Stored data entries
^^^^

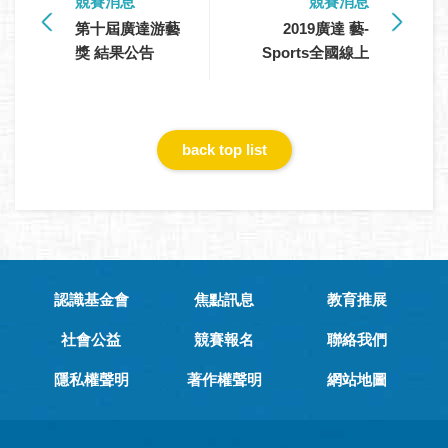
競賽消息
競賽消息
第十屆廣達游藝
2019廣達 藝-
獎 結果公告
Sports全國線上
大賽 博物館爭霸
—藝統天下」 競
賽結果公告
back top list
認識基金會
焦點訊息
教育推展
社會公益
競賽報名
聯絡我們
隱私權聲明
著作權聲明
網站地圖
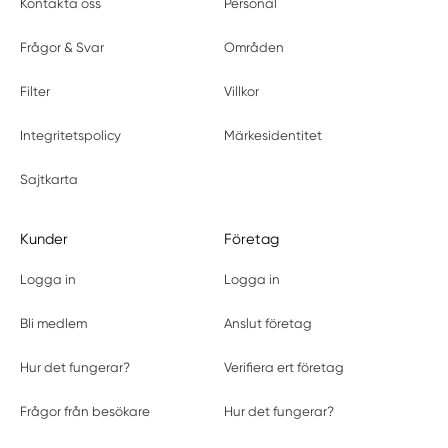
Kontakta oss
Personal
Frågor & Svar
Områden
Filter
Villkor
Integritetspolicy
Märkesidentitet
Sajtkarta
Kunder
Företag
Logga in
Logga in
Bli medlem
Anslut företag
Hur det fungerar?
Verifiera ert företag
Frågor från besökare
Hur det fungerar?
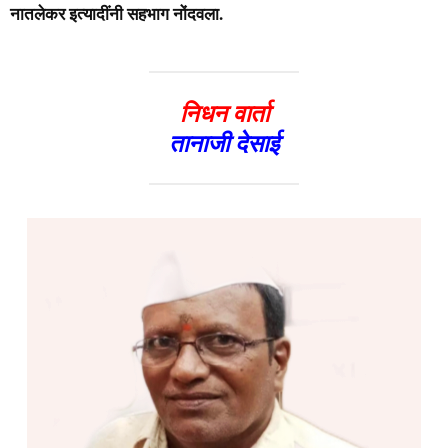
नातलेकर इत्यादींनी सहभाग नोंदवला.
निधन वार्ता
तानाजी देसाई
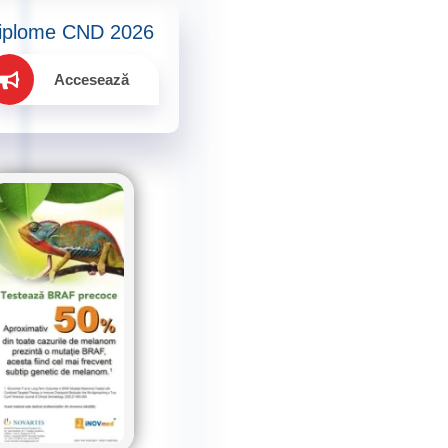
iplome CND 2026
Accesează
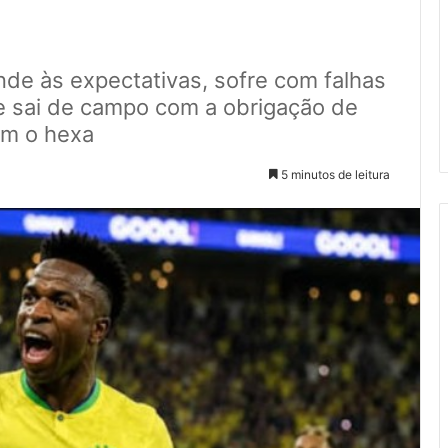
nde às expectativas, sofre com falhas
 sai de campo com a obrigação de
om o hexa
5 minutos de leitura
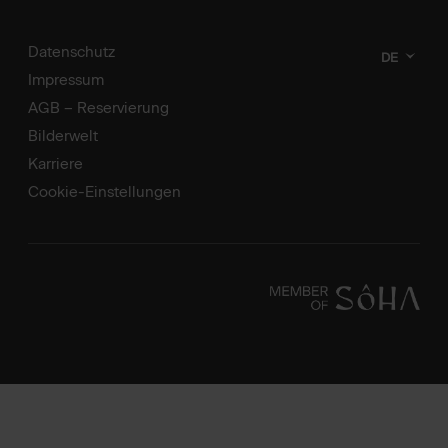
Datenschutz
DE
Impressum
AGB – Reservierung
Bilderwelt
Karriere
Cookie-Einstellungen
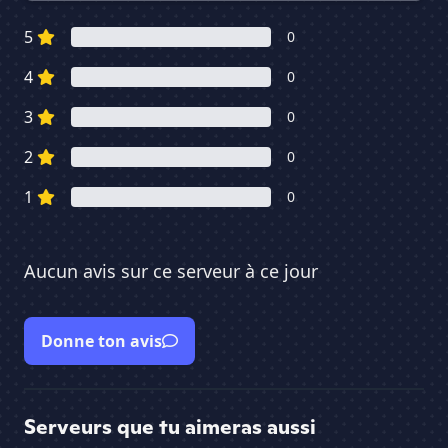
5
0
4
0
3
0
2
0
1
0
Aucun avis sur ce serveur à ce jour
Donne ton avis
Serveurs que tu aimeras aussi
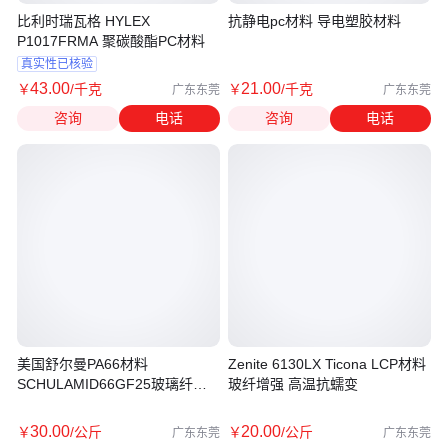
比利时瑞瓦格 HYLEX
抗静电pc材料 导电塑胶材料
P1017FRMA 聚碳酸酯PC材料
真实性已核验
43
.00
21
.00
￥
/千克
￥
/千克
广东东莞
广东东莞
咨询
电话
咨询
电话
美国舒尔曼PA66材料
Zenite 6130LX Ticona LCP材料
SCHULAMID66GF25玻璃纤维
玻纤增强 高温抗蠕变
增强注射成型料
30
.00
20
.00
￥
/公斤
￥
/公斤
广东东莞
广东东莞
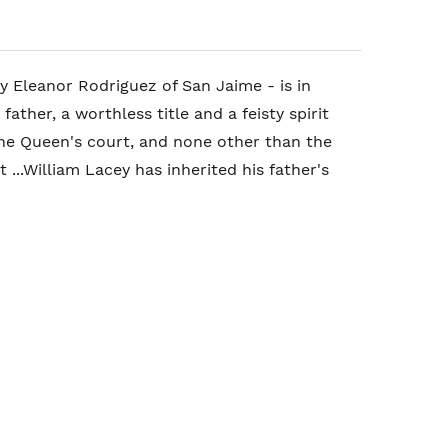
ady Eleanor Rodriguez of San Jaime - is in
father, a worthless title and a feisty spirit
 the Queen's court, and none other than the
...William Lacey has inherited his father's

^^^^

What the task asks -
Pull out every line of the material above that contains the word "father".

Written answer -
father, a worthless title and a feisty spirit
...William Lacey has inherited his father's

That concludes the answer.